Just imagine sitting at your desk in front of your computer ready to work and huge veil comes down and covers your mind. You stare out the window. A half hour goes by. And you don’t even realize it’s happening. And it’s certainly not something you can control. You can’t control something you don’t even realize is happening.


I haven’t eaten all day because I can’t decide what to eat and I’ll have to cook. Make a sandwich? That implies I am able to go to the grocery store and keep my kitchen stocked with the basic necessities, like bread.


Anything you take for granted, any task you do during the day, like putting the clothes in the washer, is a monumental effort for me. I sit and think about doing it. I think a lot about doing it. But I don’t do it. I even dream sometimes I’m doing something, like unloading the dishwasher and I wake up and realize it’s not done. And I think about doing it. And I don’t do it.


I don’t think anyone knows just how bad it is. I really don’t. I have a very good “normal” act. I’ve perfected it over the years. But my issues are more obvious now, because of the tremors from the lithium, because of the things I say that don’t make sense, because I stutter when I'm desperately searching for that word, because of the quality of my work. But it used to be and not that long ago, when I’d tell people I had an issue with depression they’d be surprised.

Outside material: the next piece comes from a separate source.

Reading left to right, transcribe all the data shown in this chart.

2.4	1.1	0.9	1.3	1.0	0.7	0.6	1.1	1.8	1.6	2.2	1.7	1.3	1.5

This is me living with mental illness. Mental illness is winning. I am fading.



“My case is not unique: I am afraid of dying and distressed at being in this world. I haven’t worked, I haven’t studied. I have wept, I have cried out in protest. These tears and cries have taken up a great deal of my time. I am tortured by all the time lost whenever I think about it. I cannot think about things for long, but I can find pleasure in a withered lettuce leaf offering me nothing but regrets to chew over. There is no sustenance in the past. I shall depart as I arrived. Intact, loaded down with the defects that have tormented me. I wish I had been born a statue: I am a slug under my dunghill. Virtues, good qualities, courage, meditation, culture. With arms crossed on my breast I have broken myself against those words.”